Is there any other efficient way of doing this apart from the logic mentioned above? Or is there any restriction from rabbitmq perspective to achieve the above or is my code buggy and do I have to take a closer look at it.
The way you described it, your solution should work. However, without more detailed code examples (of the consume/publish logic in the "announcer" and the consume/acknowledge-publish logic in the other peers) it's difficult to debug.
A couple common problems could be tripping you up, though:
If you're considering "did I get responses back from all the other nodes" as the authority for "did the other nodes get my announce message?", you might need to acknowledge (basic.ack in AMQP) the messages your announcer is receiving as it gets them.
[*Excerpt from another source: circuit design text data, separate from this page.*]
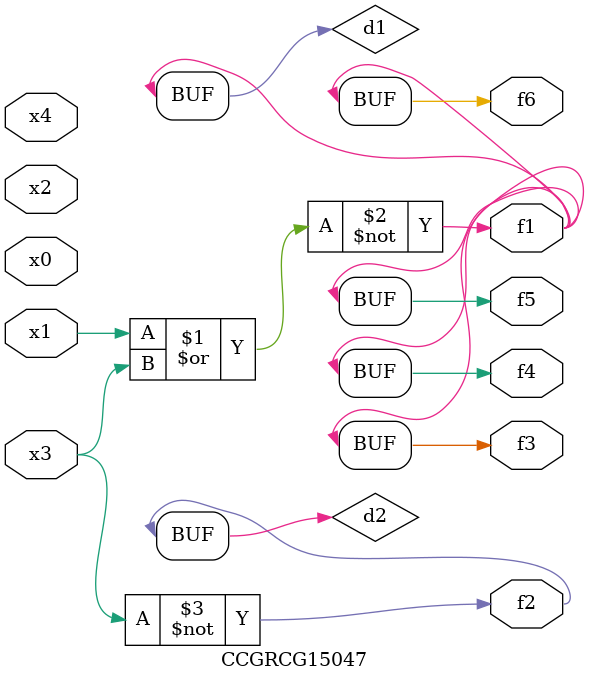
<source format=v>
module CCGRCG15047(
	input x0, x1, x2, x3, x4,
	output f1, f2, f3, f4, f5, f6
);

	wire d1, d2;

	nor (d1, x1, x3);
	not (d2, x3);
	assign f1 = d1;
	assign f2 = d2;
	assign f3 = d1;
	assign f4 = d1;
	assign f5 = d1;
	assign f6 = d1;
endmodule

</source>
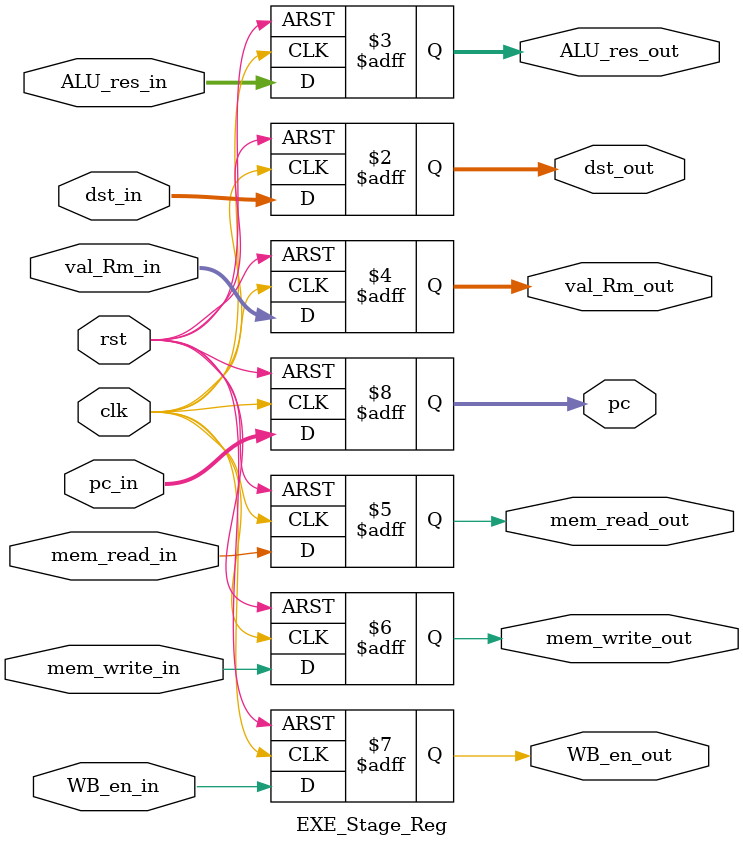
<source format=v>
module EXE_Stage_Reg
(
  input                    clk,
  input                    rst,
  input  [31:0] pc_in,
  //input  [31:0] instruction_in,
  input  [3:0] dst_in,
  input  mem_read_in, mem_write_in, WB_en_in,
  input  [31:0] val_Rm_in,
  input [31:0] ALU_res_in,
  output reg [3:0] dst_out,
  output reg [31:0] ALU_res_out,
  output reg [31:0] val_Rm_out,
  output reg mem_read_out, mem_write_out, WB_en_out,
  output reg [31:0] pc//,
  //output reg [31:0] instruction
);

always @(posedge clk, posedge rst) begin
    if(rst) begin
      pc <= 0;
      //instruction <= 0;
      dst_out <=  0;
      ALU_res_out <= 0;
      val_Rm_out <= 0;
      mem_read_out <= 0;
      mem_write_out <= 0;
      WB_en_out <= 0;
    end
    else begin
      pc <= pc_in;
      //instruction <= instruction_in;
      dst_out <= dst_in;
      ALU_res_out <= ALU_res_in;
      val_Rm_out <= val_Rm_in;
      mem_read_out <= mem_read_in;
      mem_write_out <= mem_write_in;
      WB_en_out <= WB_en_in;
    end
end

endmodule


</source>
Otherwise, it's possible you're not seeing subsequent messages due to consumer prefetch, though in most client libraries you'd have to be explicitly turning that on somewhere first.
Make sure your other peers (the ones receiving the "announce" and sending a message back) are acknowledging the message as well, or are consuming in "no-ack" mode. Otherwise, if they get blocked (via flow, rate-limiting, or prefetch), they will probably receive announces for awhile and then stop.
Make sure you're using a "fanout" type exchange. It sounds like you want unconditional-fanout behavior, so you don't need to muck about with topic routing. If you're using a topic or direct exchange, you may have a bug in your routing logic, in which case switching to fanout will work. I suspect you're already doing this though.
This is likely not the issue, but: you mention that your peers (not the announcer) are "acknowledging" the announce. Make sure that they acknowledge the announce by publishing a new message back to the announcer's queue directly (with no exchange, just a routing key), not by sending a basic.ack to RabbitMQ (that doesn't notify the sender of anything), and not by publishing an announce-received to the fanout exchange.
As an aside, I don't know why you're doing declare-queue/bind/publish as opposed to publish/declare-queue/bind; is there a good reason you need an announcing node to receive its own announce message? If you're after a "self-test" behavior, I think it's probably better to just implement a periodic "can things announce successfully?" health-check somewhere instead, though that's entirely subjective.
Have you tried the RPC style message, with a callback queue that you identify in the broadcast message's propeties? Like at the rabbitmq tutorial.